The news reports suggesting a “pro-religion” court draw on a recent study showing the court does rule more frequently for religious organizations than in the past. And while the authors of the study, Lee Epstein and Eric A. Posner, use the “pro-religion” language, they also offer important nuance to explain the shift that is overlooked by the media reports citing their research: “In most of these cases, the winning religion was a mainstream Christian organization, whereas in the past pro-religion outcomes more frequently favored minority or marginal religious organizations.”
It’s true that conservative Christians fare well with the current majority. But many such victories come at the expense of other Christians and those of other faiths or no faith. The Supreme Court isn’t increasingly pro-religion but instead increasingly antagonistic toward concerns about religious establishment. That means they aren’t promoting religion or religious liberty; they’re moving us closer toward Christian Nationalism where one faith gains civic privileges not afforded to those with other beliefs.
Such an approach to church-state issues isn’t pro-religion but actually harms religious believers. As John Leland, an influential Baptist minister during the founding era, argued, “Never promote men who seek after a state-established religion; it is spiritual tyranny — the worst of despotism. It is turnpiking the way to heaven by human law, in order to establish ministerial gates to collect toll. It converts religion into a principle of state policy, and the gospel into merchandise.”
That’s why Amanda Tyler of the Baptist Joint Committee, noted these recent Supreme Court rulings and declared to applause at the general assembly of the Cooperative Baptist Fellowship in Dallas, Texas, on June 30: “Christian Nationalism is the single biggest threat to religious freedom as we know it today.” It’s bad enough that six justices on the nation’s highest court don’t understand that reality, but it’s even worse when commentators also cast religious liberty advocates as anti-religion.
Towards the beginning of his speech delivered in Rome, Alito suggested that “religious liberty is under attack in many places because it is dangerous to those who want to hold complete power. It also probably grows out of something dark and deep in the human DNA: a tendency to distrust and dislike people who are not like ourselves.”
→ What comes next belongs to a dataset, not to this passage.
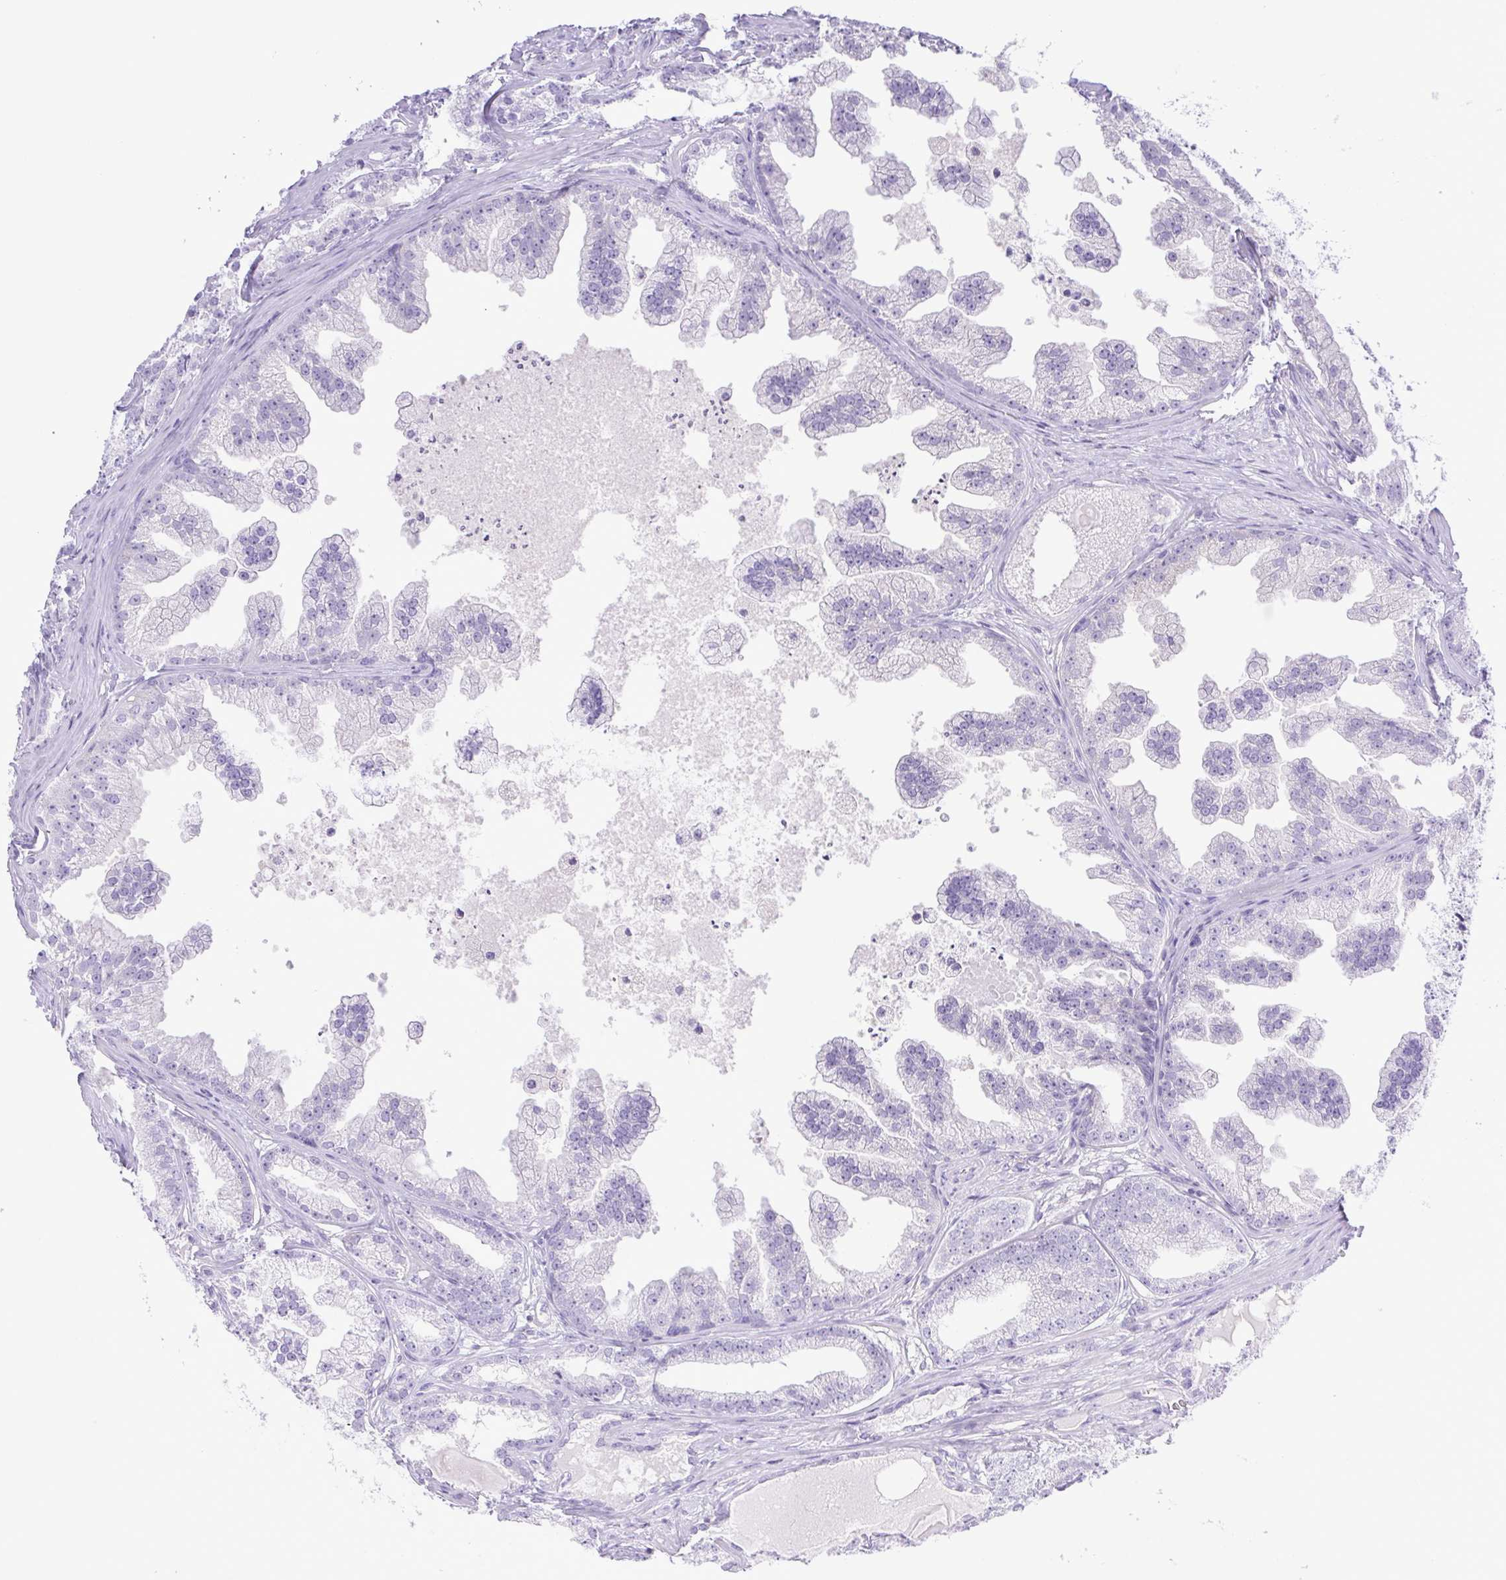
{"staining": {"intensity": "negative", "quantity": "none", "location": "none"}, "tissue": "prostate cancer", "cell_type": "Tumor cells", "image_type": "cancer", "snomed": [{"axis": "morphology", "description": "Adenocarcinoma, Low grade"}, {"axis": "topography", "description": "Prostate"}], "caption": "IHC of prostate adenocarcinoma (low-grade) reveals no positivity in tumor cells.", "gene": "SYNPR", "patient": {"sex": "male", "age": 65}}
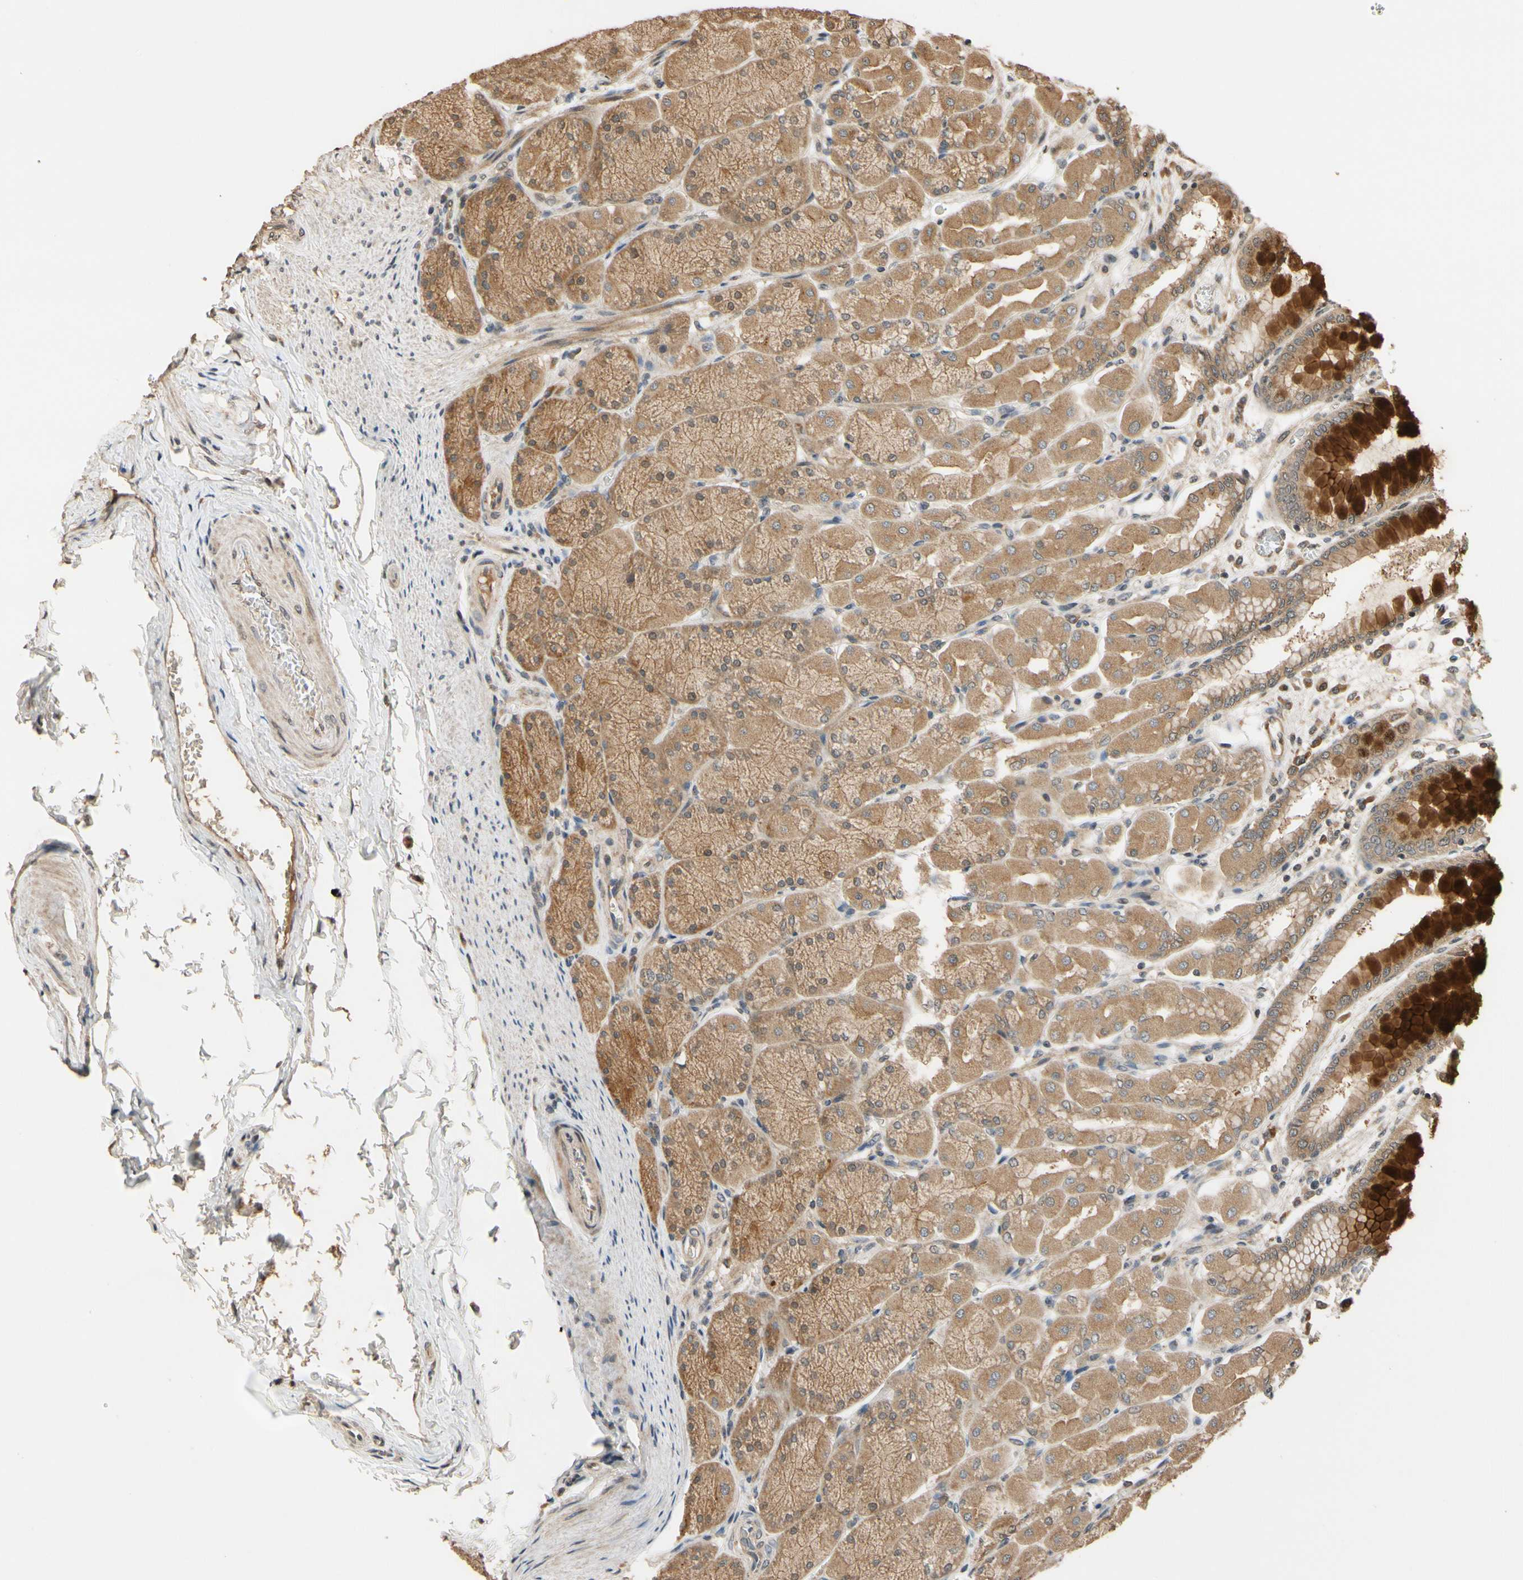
{"staining": {"intensity": "strong", "quantity": ">75%", "location": "cytoplasmic/membranous"}, "tissue": "stomach", "cell_type": "Glandular cells", "image_type": "normal", "snomed": [{"axis": "morphology", "description": "Normal tissue, NOS"}, {"axis": "topography", "description": "Stomach, upper"}], "caption": "Immunohistochemistry image of unremarkable stomach: stomach stained using immunohistochemistry (IHC) demonstrates high levels of strong protein expression localized specifically in the cytoplasmic/membranous of glandular cells, appearing as a cytoplasmic/membranous brown color.", "gene": "TMEM230", "patient": {"sex": "female", "age": 56}}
The justice’s fears about secularism combined with these two recent rulings by the high court leave us wondering whether Alito has reflected on his own counsel. Rather than affording the consciences of all Americans — religious or secular — the same protections, the court seeks to advantage some perspectives and practices over others. In tearing down the Establishment Clause, the court seems to distrust and dislike Americans who don’t adhere to the majority’s restrictive understanding of what constitutes religion.
Alito and the other justices in the majority believe they are doing religion a favor. In reality, such privilege ends up alienating people who feel (conservative) Christianity is being advantaged in a way that compromises the consciences of others. Alito doesn’t understand that his militant distortion of religious liberty will actually strengthen secularism. That’s a tragedy for both the church and the state.
As a public witness,
Brian Kaylor & Beau Underwood
Brian Kaylor and Beau Underwood consistently offer trenchant commentary on issues related to faith and culture. This opinion piece is particularly keen in its analysis of the misguided anxieties of the current U.S. Supreme Court majority. Privileging a particular religious culture inevitably backfires against that faith group's long term interests and further frays the ragged fabric of a polarized society.